Edit: Do any of these content creators posting to other non-YT sites mention the availability of these sites in their YT videos? If not, then they are not really convinced of their staying power themselves.
Do any of these content creators posting to other non-YT sites mention the availability of these sites in their YT videos?
Yes. EEVblog mentions Odysee all the time, and many many channels mention Nebula when shilling Curiosity Stream. They tend to tread lightly on YT itself because of the reverse of the prisoner's dilemma.
> They tend to tread lightly on YT itself because of the reverse of the prisoner's dilemma.
Why so? Are these other platforms unable to payout as much as YT? Seems natural that ad revshare would not be the same on a site that nobody has heard of compared to the numbers available from YT. Doesn't seem too enticing for creators to go to other platforms where there is less revenue potential.
I'm just not seeing the prisoner's dilemma here. I just see people placating a noisy herd by offering content on other sites while still firmly attached to the teet of YT.
The (reverse, sort of) prisoner's dilemma comes from the perceived risk of being banned by YT for promoting competitors on their site.
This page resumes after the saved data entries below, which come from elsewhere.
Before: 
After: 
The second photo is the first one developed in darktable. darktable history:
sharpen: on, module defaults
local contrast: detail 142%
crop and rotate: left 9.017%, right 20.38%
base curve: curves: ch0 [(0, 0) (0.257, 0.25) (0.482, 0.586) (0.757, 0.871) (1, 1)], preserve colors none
If a single creator defects (from YouTube) too early, that creator loses, so creators have to cooperate.
I assume this is less of a risk now than it used to be, because more creators are promoting alternative sites, and I'm even seeing ads for TikTok on YouTube itself.
Was this a real risk or just a perceived one as you stated? I think banning people because they advertised an alternate site would have put YT in a spot of bother.
I think if you feel like YT is in the wrong and still care about your favorite creators the right thing to do is to cancel your Premium membership. The greater good here is to team up against YT since in the long run removing dislikes is bad for majority of YT users including the creators.
What's stopping publishers from publishing to multiple platforms? Publishing is free, why wouldn't you cast a wide net to increase reach as much as possible?
They can do whatever they want and they won't lose a single user.
In fact, I wanted to cancel my Youtube Premium, but I know it's not gonna affect their decision in the slightest, while I will hurt my favourite content creators as they won't get that thousandth of a cent they get from my Premium view.